Almost everything can be determined by the fiction. What does the fiction dictate? Do that. Not sure what the fiction dictates? Insert randomizer here. You don’t need much more than that.
 

Maenalis

Explorer
A design principle is something like, "Any intelligible action or choice can be resolved in the game with appropriate results."

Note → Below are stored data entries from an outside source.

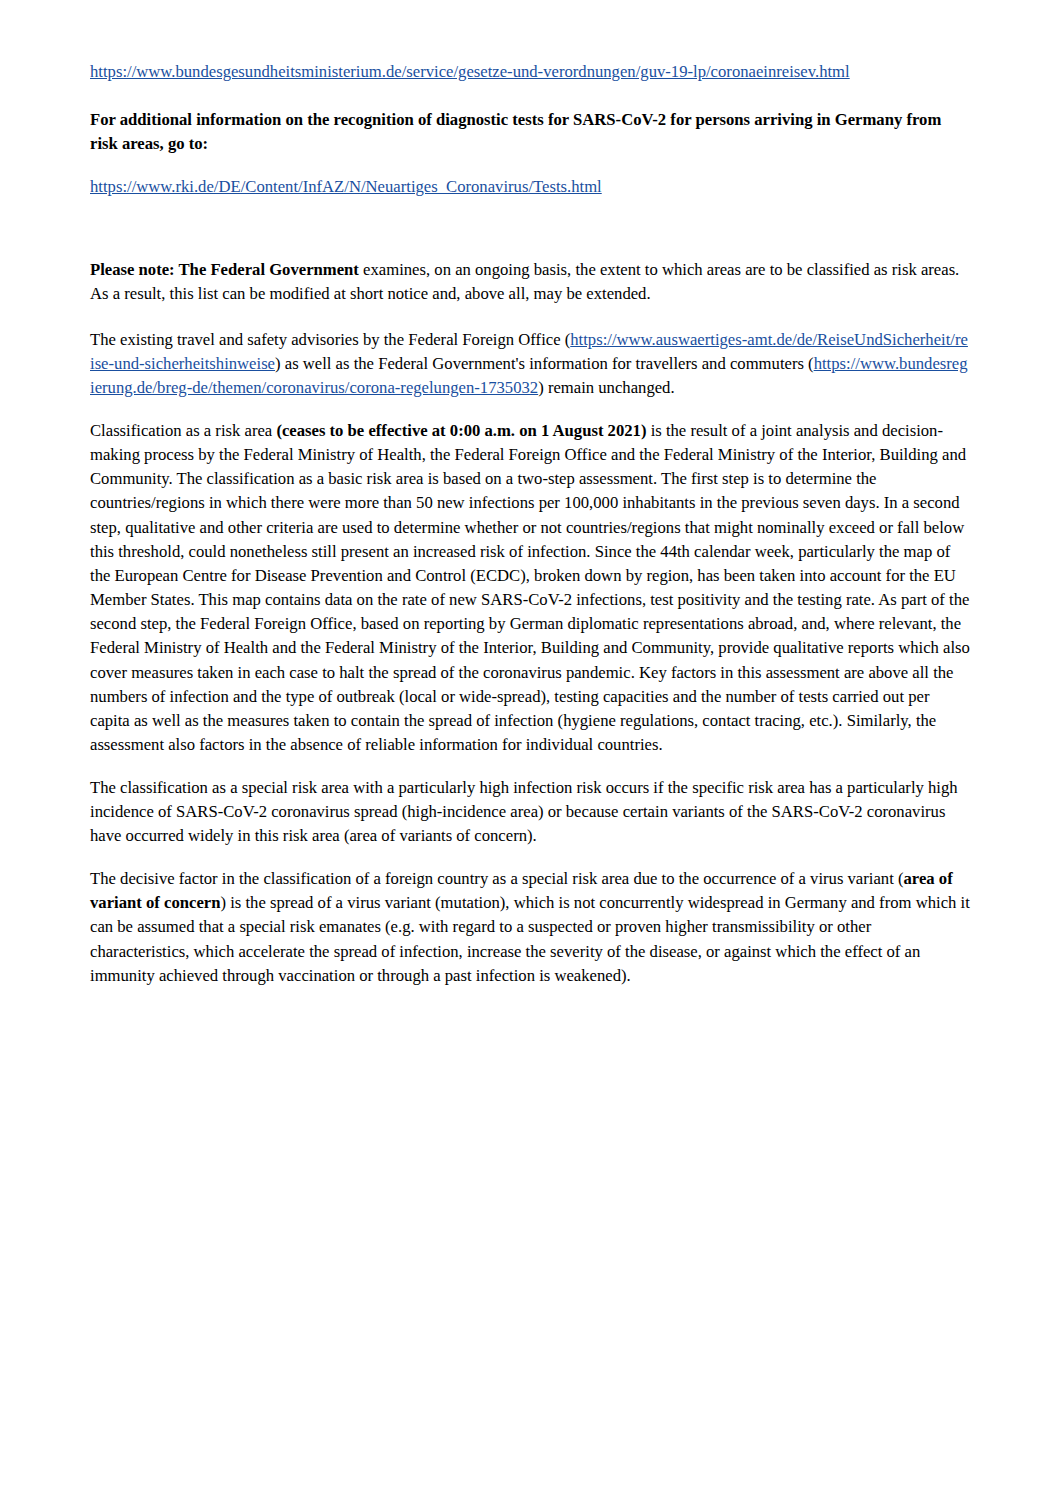https://www.bundesgesundheitsministerium.de/service/gesetze-und-verordnungen/guv-19-lp/coronaeinreisev.html
For additional information on the recognition of diagnostic tests for SARS-CoV-2 for persons arriving in Germany from risk areas, go to:
https://www.rki.de/DE/Content/InfAZ/N/Neuartiges_Coronavirus/Tests.html
Please note: The Federal Government examines, on an ongoing basis, the extent to which areas are to be classified as risk areas. As a result, this list can be modified at short notice and, above all, may be extended.
The existing travel and safety advisories by the Federal Foreign Office (https://www.auswaertiges-amt.de/de/ReiseUndSicherheit/reise-und-sicherheitshinweise) as well as the Federal Government's information for travellers and commuters (https://www.bundesregierung.de/breg-de/themen/coronavirus/corona-regelungen-1735032) remain unchanged.
Classification as a risk area (ceases to be effective at 0:00 a.m. on 1 August 2021) is the result of a joint analysis and decision-making process by the Federal Ministry of Health, the Federal Foreign Office and the Federal Ministry of the Interior, Building and Community. The classification as a basic risk area is based on a two-step assessment. The first step is to determine the countries/regions in which there were more than 50 new infections per 100,000 inhabitants in the previous seven days. In a second step, qualitative and other criteria are used to determine whether or not countries/regions that might nominally exceed or fall below this threshold, could nonetheless still present an increased risk of infection. Since the 44th calendar week, particularly the map of the European Centre for Disease Prevention and Control (ECDC), broken down by region, has been taken into account for the EU Member States. This map contains data on the rate of new SARS-CoV-2 infections, test positivity and the testing rate. As part of the second step, the Federal Foreign Office, based on reporting by German diplomatic representations abroad, and, where relevant, the Federal Ministry of Health and the Federal Ministry of the Interior, Building and Community, provide qualitative reports which also cover measures taken in each case to halt the spread of the coronavirus pandemic. Key factors in this assessment are above all the numbers of infection and the type of outbreak (local or wide-spread), testing capacities and the number of tests carried out per capita as well as the measures taken to contain the spread of infection (hygiene regulations, contact tracing, etc.). Similarly, the assessment also factors in the absence of reliable information for individual countries.
The classification as a special risk area with a particularly high infection risk occurs if the specific risk area has a particularly high incidence of SARS-CoV-2 coronavirus spread (high-incidence area) or because certain variants of the SARS-CoV-2 coronavirus have occurred widely in this risk area (area of variants of concern).
The decisive factor in the classification of a foreign country as a special risk area due to the occurrence of a virus variant (area of variant of concern) is the spread of a virus variant (mutation), which is not concurrently widespread in Germany and from which it can be assumed that a special risk emanates (e.g. with regard to a suspected or proven higher transmissibility or other characteristics, which accelerate the spread of infection, increase the severity of the disease, or against which the effect of an immunity achieved through vaccination or through a past infection is weakened).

If you write three or four sentences in response to everything in my list Tonguez's, you have enough to run one of those forum-based and chat-based RPGs we used to play in the late 1990s. Sometimes it's called freeform.
Concrete MECHANISMS please!

I am not asking about freeform.
 

I understand that there are many different TTRPGs, many different style of playstyles etc. But in your opinion, what are "essential" (whatever that means for you) mechanisms that your games (usually) have to have?

For me:
  • Perception check
  • Ability checks
  • Skill checks
  • Combat mechanisms (Hand-to-hand, ranged, magic, spaceship, etc.)
  • Health system (insanity, critical hits, armor etc.)
  • Equipment/tools (lock picking tools, magical ingredients, fuel for spaceship etc.) and economy simulator
  • Powers/abilities/spells (D&D 4e style daily, encounter and at-will powers, for example normal spells), a bare bones game where the fighter can swing his sword and that's it is boring for me.
Why do you feel it is essential to have both skill and ability checks as separate systems?
 

Maenalis

Explorer
Why do you feel it is essential to have both skill and ability checks as separate systems?
If I want to kick in a door I use a strength check.
If I want to push/shove an opponent I use a grapple check.

Same thing, my character just practiced one (grappling) a lot of times so s/he has an advantage (skill bonus).

-

My character is a talented and experienced actor, so when s/he tries to imitate a voice s/he gets skill bonus on it.
My other character is an experienced con man and charmer, but didn't practice voice mimicking, so he only uses his ability bonus.
Both of them are very charismatic, but one is experienced in a skill, the other one not.